### TASK STATEMENT
The task calls for an exact copy of the records, without any images.

=== STUDY MATERIAL ===

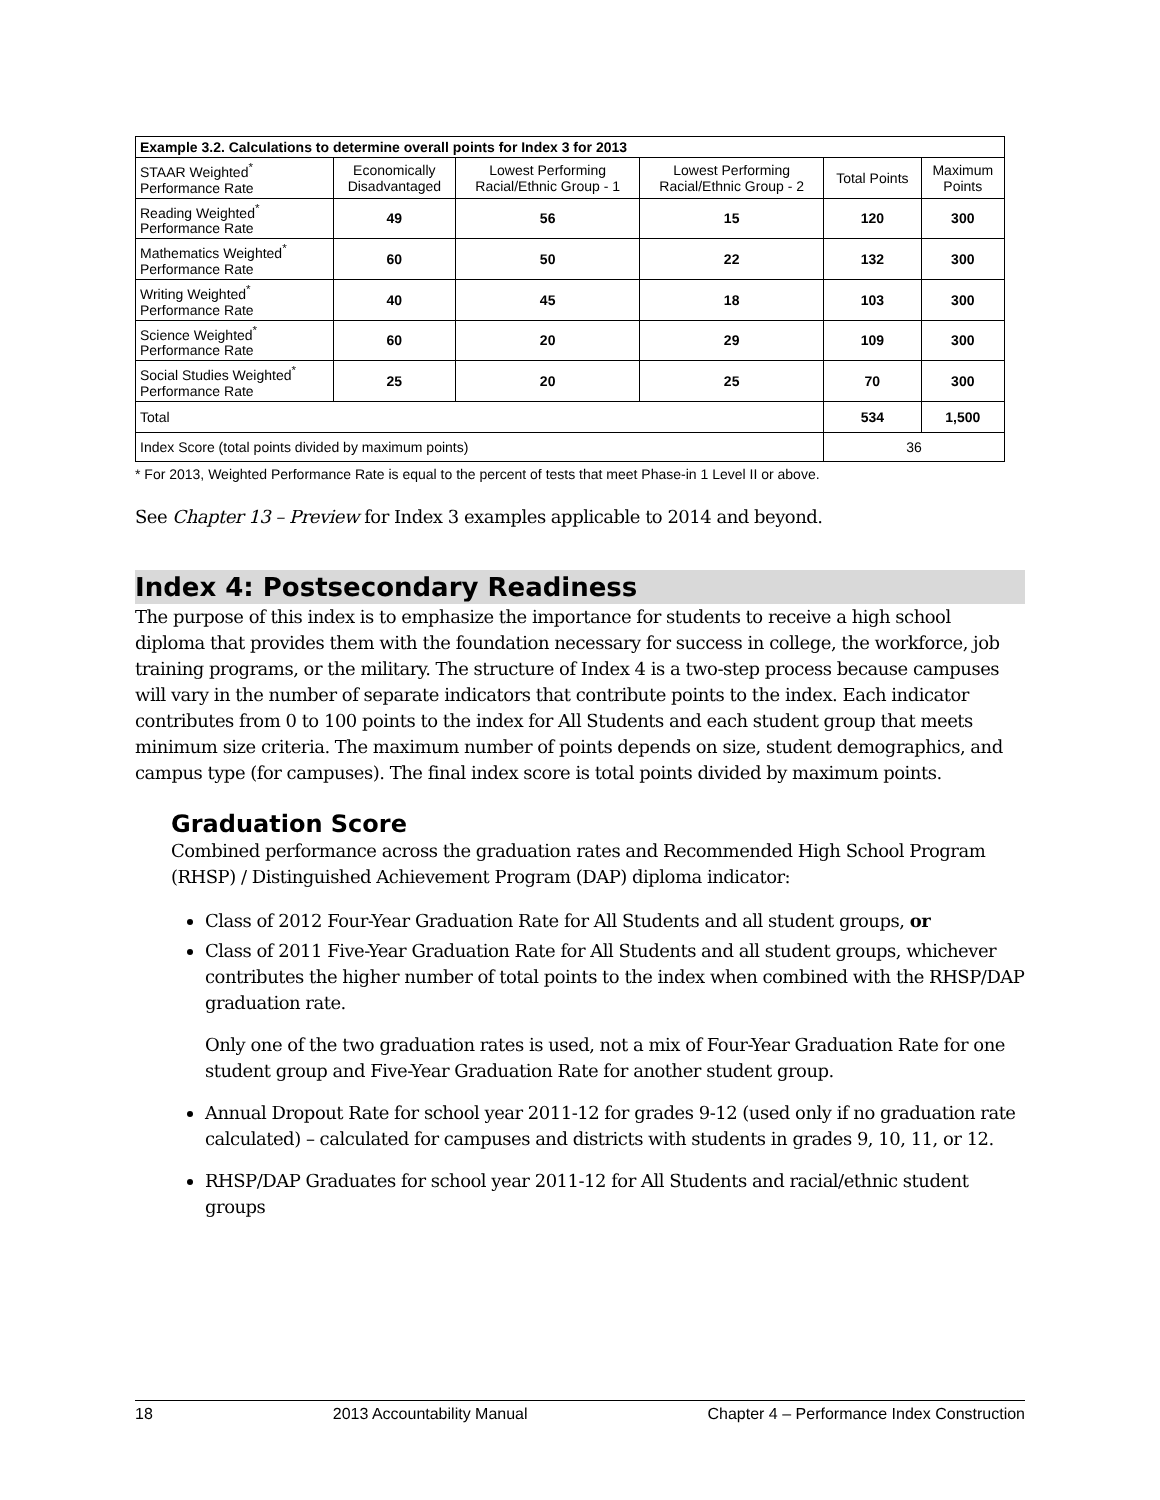| Example 3.2. Calculations to determine overall points for Index 3 for 2013 | | | | | |
| --- | --- | --- | --- | --- | --- |
| STAAR Weighted<sup>*</sup> Performance Rate | Economically Disadvantaged | Lowest Performing Racial/Ethnic Group - 1 | Lowest Performing Racial/Ethnic Group - 2 | Total Points | Maximum Points |
| Reading Weighted<sup>*</sup> Performance Rate | 49 | 56 | 15 | 120 | 300 |
| Mathematics Weighted<sup>*</sup> Performance Rate | 60 | 50 | 22 | 132 | 300 |
| Writing Weighted<sup>*</sup> Performance Rate | 40 | 45 | 18 | 103 | 300 |
| Science Weighted<sup>*</sup> Performance Rate | 60 | 20 | 29 | 109 | 300 |
| Social Studies Weighted<sup>*</sup> Performance Rate | 25 | 20 | 25 | 70 | 300 |
| Total | | | | 534 | 1,500 |
| Index Score (total points divided by maximum points) | | | | 36 | |
* For 2013, Weighted Performance Rate is equal to the percent of tests that meet Phase-in 1 Level II or above.
See Chapter 13 – Preview for Index 3 examples applicable to 2014 and beyond.
Index 4: Postsecondary Readiness
The purpose of this index is to emphasize the importance for students to receive a high school diploma that provides them with the foundation necessary for success in college, the workforce, job training programs, or the military. The structure of Index 4 is a two-step process because campuses will vary in the number of separate indicators that contribute points to the index. Each indicator contributes from 0 to 100 points to the index for All Students and each student group that meets minimum size criteria. The maximum number of points depends on size, student demographics, and campus type (for campuses). The final index score is total points divided by maximum points.
Graduation Score
Combined performance across the graduation rates and Recommended High School Program (RHSP) / Distinguished Achievement Program (DAP) diploma indicator:
Class of 2012 Four-Year Graduation Rate for All Students and all student groups, or
Class of 2011 Five-Year Graduation Rate for All Students and all student groups, whichever contributes the higher number of total points to the index when combined with the RHSP/DAP graduation rate.
Only one of the two graduation rates is used, not a mix of Four-Year Graduation Rate for one student group and Five-Year Graduation Rate for another student group.
Annual Dropout Rate for school year 2011-12 for grades 9-12 (used only if no graduation rate calculated) – calculated for campuses and districts with students in grades 9, 10, 11, or 12.
RHSP/DAP Graduates for school year 2011-12 for All Students and racial/ethnic student groups
18 2013 Accountability Manual Chapter 4 – Performance Index Construction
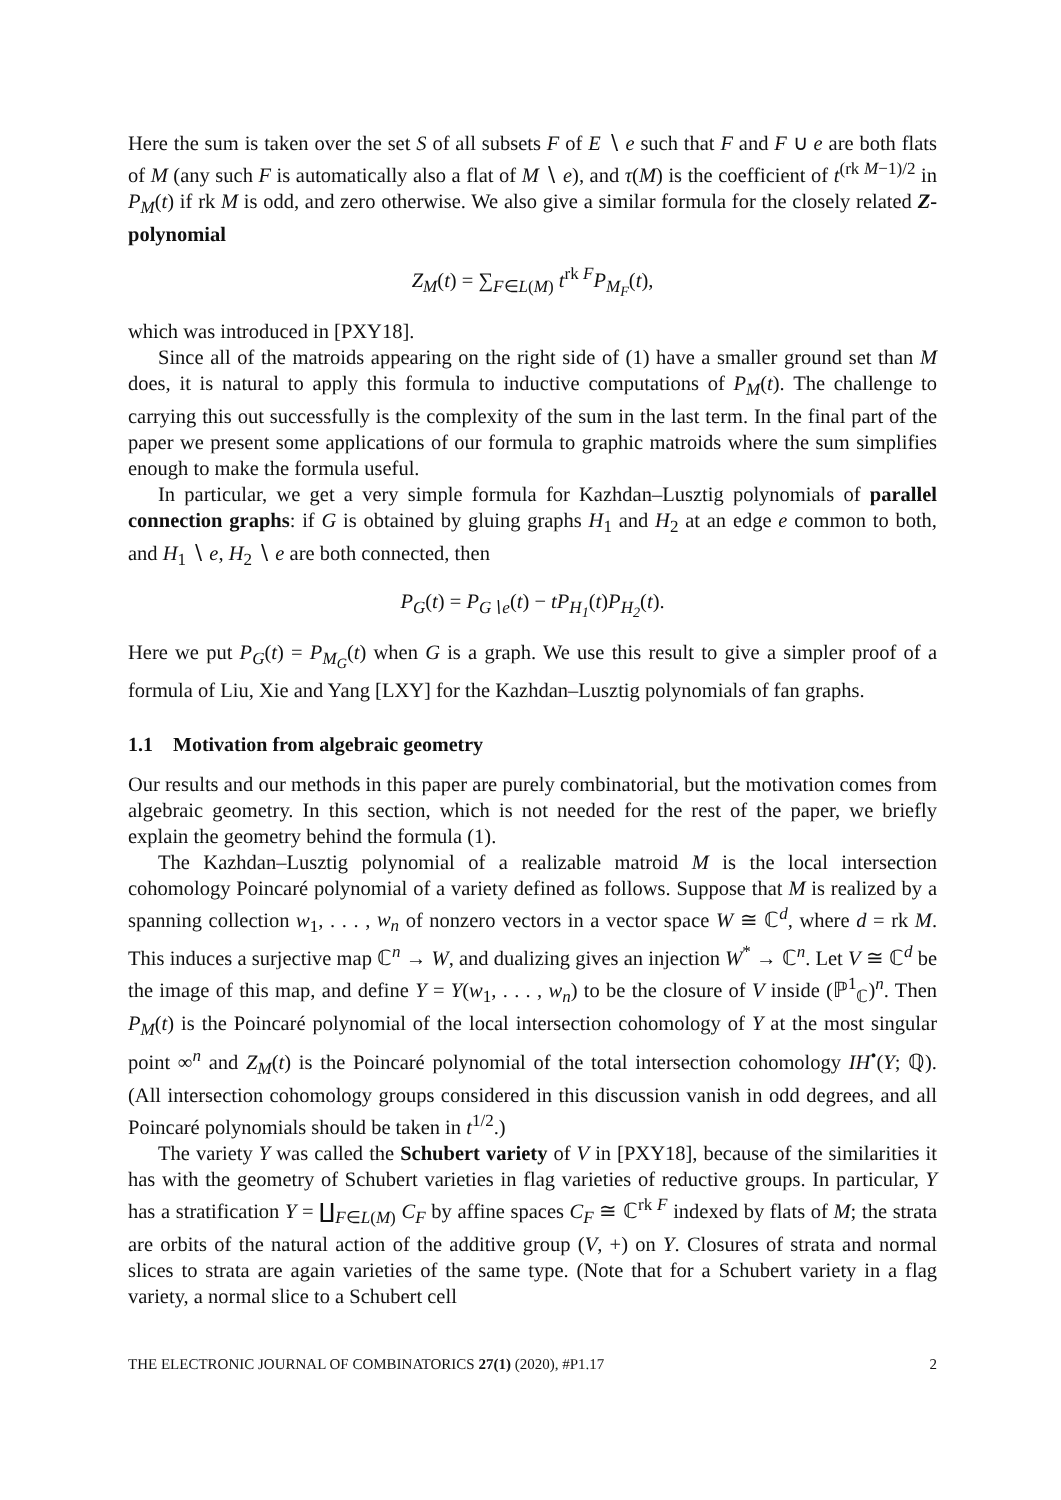Here the sum is taken over the set S of all subsets F of E ∖ e such that F and F ∪ e are both flats of M (any such F is automatically also a flat of M ∖ e), and τ(M) is the coefficient of t<sup>(rk M−1)/2</sup> in P<sub>M</sub>(t) if rk M is odd, and zero otherwise. We also give a similar formula for the closely related Z-polynomial
Z<sub>M</sub>(t) = ∑<sub>F∈L(M)</sub> t<sup>rk F</sup>P<sub>M<sub>F</sub></sub>(t),
which was introduced in [PXY18].
Since all of the matroids appearing on the right side of (1) have a smaller ground set than M does, it is natural to apply this formula to inductive computations of P<sub>M</sub>(t). The challenge to carrying this out successfully is the complexity of the sum in the last term. In the final part of the paper we present some applications of our formula to graphic matroids where the sum simplifies enough to make the formula useful.
In particular, we get a very simple formula for Kazhdan–Lusztig polynomials of parallel connection graphs: if G is obtained by gluing graphs H<sub>1</sub> and H<sub>2</sub> at an edge e common to both, and H<sub>1</sub> ∖ e, H<sub>2</sub> ∖ e are both connected, then
P<sub>G</sub>(t) = P<sub>G∖e</sub>(t) − tP<sub>H<sub>1</sub></sub>(t)P<sub>H<sub>2</sub></sub>(t).
Here we put P<sub>G</sub>(t) = P<sub>M<sub>G</sub></sub>(t) when G is a graph. We use this result to give a simpler proof of a formula of Liu, Xie and Yang [LXY] for the Kazhdan–Lusztig polynomials of fan graphs.
1.1 Motivation from algebraic geometry
Our results and our methods in this paper are purely combinatorial, but the motivation comes from algebraic geometry. In this section, which is not needed for the rest of the paper, we briefly explain the geometry behind the formula (1).
The Kazhdan–Lusztig polynomial of a realizable matroid M is the local intersection cohomology Poincaré polynomial of a variety defined as follows. Suppose that M is realized by a spanning collection w<sub>1</sub>, . . . , w<sub>n</sub> of nonzero vectors in a vector space W ≅ ℂ<sup>d</sup>, where d = rk M. This induces a surjective map ℂ<sup>n</sup> → W, and dualizing gives an injection W<sup>*</sup> → ℂ<sup>n</sup>. Let V ≅ ℂ<sup>d</sup> be the image of this map, and define Y = Y(w<sub>1</sub>, . . . , w<sub>n</sub>) to be the closure of V inside (ℙ<sup>1</sup><sub>ℂ</sub>)<sup>n</sup>. Then P<sub>M</sub>(t) is the Poincaré polynomial of the local intersection cohomology of Y at the most singular point ∞<sup>n</sup> and Z<sub>M</sub>(t) is the Poincaré polynomial of the total intersection cohomology IH<sup>•</sup>(Y; ℚ). (All intersection cohomology groups considered in this discussion vanish in odd degrees, and all Poincaré polynomials should be taken in t<sup>1/2</sup>.)
The variety Y was called the Schubert variety of V in [PXY18], because of the similarities it has with the geometry of Schubert varieties in flag varieties of reductive groups. In particular, Y has a stratification Y = ∐<sub>F∈L(M)</sub> C<sub>F</sub> by affine spaces C<sub>F</sub> ≅ ℂ<sup>rk F</sup> indexed by flats of M; the strata are orbits of the natural action of the additive group (V, +) on Y. Closures of strata and normal slices to strata are again varieties of the same type. (Note that for a Schubert variety in a flag variety, a normal slice to a Schubert cell
THE ELECTRONIC JOURNAL OF COMBINATORICS 27(1) (2020), #P1.17 2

===

### RESULT OF THE TASK
| Example 3.2. Calculations to determine overall points for Index 3 for 2013 | | | | | |
| --- | --- | --- | --- | --- | --- |
| STAAR Weighted<sup>*</sup> Performance Rate | Economically Disadvantaged | Lowest Performing Racial/Ethnic Group - 1 | Lowest Performing Racial/Ethnic Group - 2 | Total Points | Maximum Points |
| Reading Weighted<sup>*</sup> Performance Rate | 49 | 56 | 15 | 120 | 300 |
| Mathematics Weighted<sup>*</sup> Performance Rate | 60 | 50 | 22 | 132 | 300 |
| Writing Weighted<sup>*</sup> Performance Rate | 40 | 45 | 18 | 103 | 300 |
| Science Weighted<sup>*</sup> Performance Rate | 60 | 20 | 29 | 109 | 300 |
| Social Studies Weighted<sup>*</sup> Performance Rate | 25 | 20 | 25 | 70 | 300 |
| Total | | | | 534 | 1,500 |
| Index Score (total points divided by maximum points) | | | | 36 | |
* For 2013, Weighted Performance Rate is equal to the percent of tests that meet Phase-in 1 Level II or above.
See Chapter 13 – Preview for Index 3 examples applicable to 2014 and beyond.
Index 4: Postsecondary Readiness
The purpose of this index is to emphasize the importance for students to receive a high school diploma that provides them with the foundation necessary for success in college, the workforce, job training programs, or the military. The structure of Index 4 is a two-step process because campuses will vary in the number of separate indicators that contribute points to the index. Each indicator contributes from 0 to 100 points to the index for All Students and each student group that meets minimum size criteria. The maximum number of points depends on size, student demographics, and campus type (for campuses). The final index score is total points divided by maximum points.
Graduation Score
Combined performance across the graduation rates and Recommended High School Program (RHSP) / Distinguished Achievement Program (DAP) diploma indicator:
Class of 2012 Four-Year Graduation Rate for All Students and all student groups, or
Class of 2011 Five-Year Graduation Rate for All Students and all student groups, whichever contributes the higher number of total points to the index when combined with the RHSP/DAP graduation rate.
Only one of the two graduation rates is used, not a mix of Four-Year Graduation Rate for one student group and Five-Year Graduation Rate for another student group.
Annual Dropout Rate for school year 2011-12 for grades 9-12 (used only if no graduation rate calculated) – calculated for campuses and districts with students in grades 9, 10, 11, or 12.
RHSP/DAP Graduates for school year 2011-12 for All Students and racial/ethnic student groups
18 2013 Accountability Manual Chapter 4 – Performance Index Construction
Here the sum is taken over the set S of all subsets F of E ∖ e such that F and F ∪ e are both flats of M (any such F is automatically also a flat of M ∖ e), and τ(M) is the coefficient of t<sup>(rk M−1)/2</sup> in P<sub>M</sub>(t) if rk M is odd, and zero otherwise. We also give a similar formula for the closely related Z-polynomial
Z<sub>M</sub>(t) = ∑<sub>F∈L(M)</sub> t<sup>rk F</sup>P<sub>M<sub>F</sub></sub>(t),
which was introduced in [PXY18].
Since all of the matroids appearing on the right side of (1) have a smaller ground set than M does, it is natural to apply this formula to inductive computations of P<sub>M</sub>(t). The challenge to carrying this out successfully is the complexity of the sum in the last term. In the final part of the paper we present some applications of our formula to graphic matroids where the sum simplifies enough to make the formula useful.
In particular, we get a very simple formula for Kazhdan–Lusztig polynomials of parallel connection graphs: if G is obtained by gluing graphs H<sub>1</sub> and H<sub>2</sub> at an edge e common to both, and H<sub>1</sub> ∖ e, H<sub>2</sub> ∖ e are both connected, then
P<sub>G</sub>(t) = P<sub>G∖e</sub>(t) − tP<sub>H<sub>1</sub></sub>(t)P<sub>H<sub>2</sub></sub>(t).
Here we put P<sub>G</sub>(t) = P<sub>M<sub>G</sub></sub>(t) when G is a graph. We use this result to give a simpler proof of a formula of Liu, Xie and Yang [LXY] for the Kazhdan–Lusztig polynomials of fan graphs.
1.1 Motivation from algebraic geometry
Our results and our methods in this paper are purely combinatorial, but the motivation comes from algebraic geometry. In this section, which is not needed for the rest of the paper, we briefly explain the geometry behind the formula (1).
The Kazhdan–Lusztig polynomial of a realizable matroid M is the local intersection cohomology Poincaré polynomial of a variety defined as follows. Suppose that M is realized by a spanning collection w<sub>1</sub>, . . . , w<sub>n</sub> of nonzero vectors in a vector space W ≅ ℂ<sup>d</sup>, where d = rk M. This induces a surjective map ℂ<sup>n</sup> → W, and dualizing gives an injection W<sup>*</sup> → ℂ<sup>n</sup>. Let V ≅ ℂ<sup>d</sup> be the image of this map, and define Y = Y(w<sub>1</sub>, . . . , w<sub>n</sub>) to be the closure of V inside (ℙ<sup>1</sup><sub>ℂ</sub>)<sup>n</sup>. Then P<sub>M</sub>(t) is the Poincaré polynomial of the local intersection cohomology of Y at the most singular point ∞<sup>n</sup> and Z<sub>M</sub>(t) is the Poincaré polynomial of the total intersection cohomology IH<sup>•</sup>(Y; ℚ). (All intersection cohomology groups considered in this discussion vanish in odd degrees, and all Poincaré polynomials should be taken in t<sup>1/2</sup>.)
The variety Y was called the Schubert variety of V in [PXY18], because of the similarities it has with the geometry of Schubert varieties in flag varieties of reductive groups. In particular, Y has a stratification Y = ∐<sub>F∈L(M)</sub> C<sub>F</sub> by affine spaces C<sub>F</sub> ≅ ℂ<sup>rk F</sup> indexed by flats of M; the strata are orbits of the natural action of the additive group (V, +) on Y. Closures of strata and normal slices to strata are again varieties of the same type. (Note that for a Schubert variety in a flag variety, a normal slice to a Schubert cell
THE ELECTRONIC JOURNAL OF COMBINATORICS 27(1) (2020), #P1.17 2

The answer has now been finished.